The La Borde clinic opened in 1951 by Jean Oury, a young psychiatrist who gained invaluable experience in experimental therapy at the famous Saint-Alban Psychiatric Hospital, the result of a WWII preponderance on the advancement of the movement of institutional psychotherapy. Influenced by very innovative therapists such as Paul Balvet, Luciene Bonnafé, the philosopher Georges Canguihem, and the poet Paul Eluard, Oury's clinic was born in lineage of a psychiatric practice which would be ever-searching in its analysis of the relations between the "patients" and the "psychotherapists". It borrowed the idea of Herman Simone that it is at the same time necessary to look after the establishment and to look after each patient, while returning initiative and responsibility to him, by developing the situations of work and creativity. From François Tosquelles, Paul Bavet, Andre Chaurand and Lucien Bonnafé it also took the lead in the development of a new practice of the psychiatry, in which "care, research and formation" are integrated in a collective step.

The La Borde Clinic, near the town of Cour-Cheverny in the Loire Valley of France, was established with the goal of becoming everything the word asylum once meant: a shelter, a place of refuge, a sanctuary. Still in operation today, La Borde has been a defining model in the field of institutional psychotherapy. It is an innovative psychiatric clinic where patients in full liberty actively participate in the running the facility.

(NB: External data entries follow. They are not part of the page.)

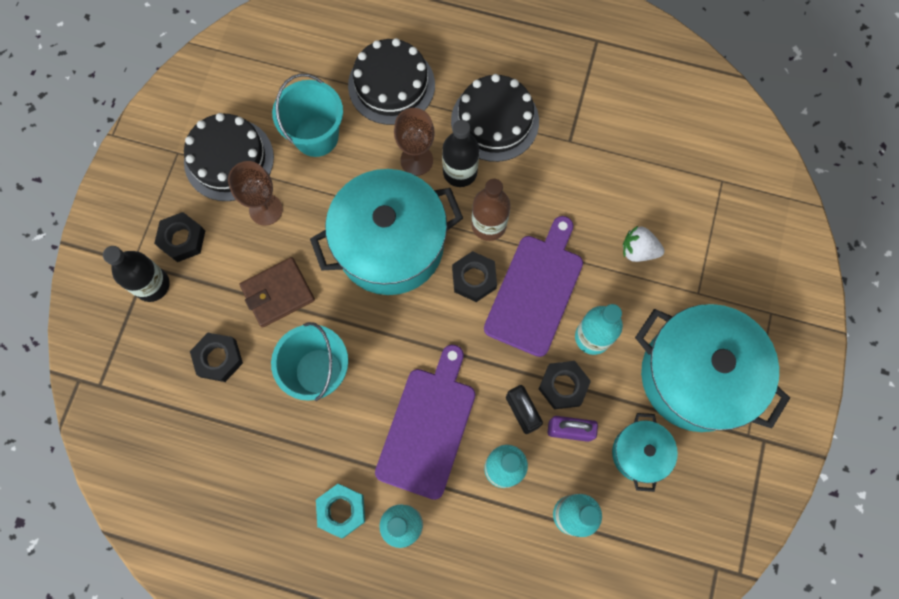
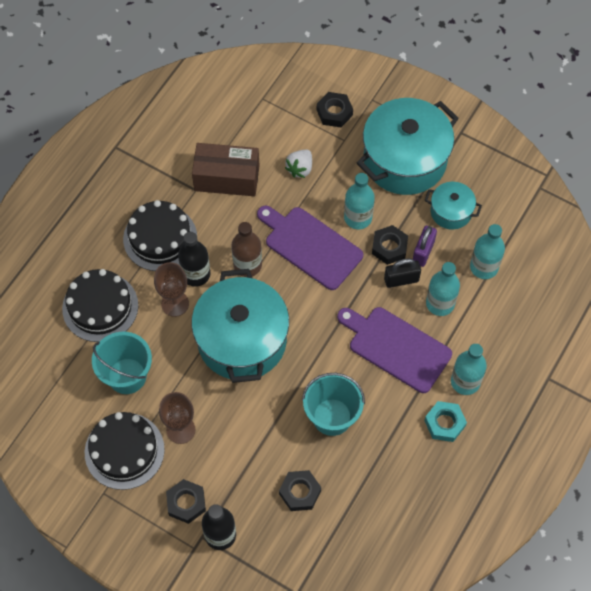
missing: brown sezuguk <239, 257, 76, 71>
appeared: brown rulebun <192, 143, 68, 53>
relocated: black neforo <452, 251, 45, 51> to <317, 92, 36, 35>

Since the mid-50s Felix Guattari became a fixture at La Borde, revolutionizing its practice and organization and producing alongside Oury a large body of theoretical work on the practice and theory of Schizoanalysis, set in practice at La Borde, and popularized in the scandalous book of 1972 Anti-Oedipus.

Among the many distinctions that make La Borde so special is the annual summer tradition in which the "boarders" and staff work together to perform a play, choosing from among the world's greatest classical works.